> Document excerpt:
* * * * * * *
We reviewed your Form 483 responses concerning this violation. You did not provide enough information to allow us to fully assess your corrections. You did not provide an updated DHR or a description of the required control materials and testing process. Furthermore, your correction of finished device acceptance violations for alcohol test strips is not expected to be completed until March 31, 2011.

Our inspection also revealed that your DrugCheck® drug of abuse tests are misbranded under section 502(t)(2) of the Act, 21 U.S.C. § 352(t)(2), in that your firm failed or refused to furnish material or information respecting the device that is required by section 519 of the Act, 21 U.S.C. § 360i, and 21 CFR Part 806 Reports of Corrections and Removals regulation. Your firm failed to submit a written report to FDA of a correction or removal of a device. The correction or removal was initiated to remedy a violation of the Act which might present a risk to health. A report is required by 21 CFR 806.10(a)(2). Specifically, by letter dated October 4, 2010, your firm notified customers that DrugCheck® Cup testing devices containing buprenorphine (BUP) and propoxyphene (PPX) did not have 510(k) clearance. To correct the problem, devices containing BUP and/or PPX strips were to be re-labeled as "forensic use only" or replaced with "dip devices." Your firm did not submit a written report to FDA of that correction or removal as required by 21 CFR 806.
* * * * * * *
> Material provided:

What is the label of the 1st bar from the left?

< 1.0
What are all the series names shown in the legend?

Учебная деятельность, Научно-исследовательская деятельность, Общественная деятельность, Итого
* * * * * * *
> Activity 1: According to the document excerpt, by what date is the correction of finished device acceptance violations for alcohol test strips expected to be completed?
> Activity 2: Write out the part of the document excerpt starting with "We reviewed your" and going on through "March 31, 2011.".
The lines have no connection to the document excerpt.

> Answer area 1: March 31, 2011

> Answer area 2:
We reviewed your Form 483 responses concerning this violation. You did not provide enough information to allow us to fully assess your corrections. You did not provide an updated DHR or a description of the required control materials and testing process. Furthermore, your correction of finished device acceptance violations for alcohol test strips is not expected to be completed until March 31, 2011.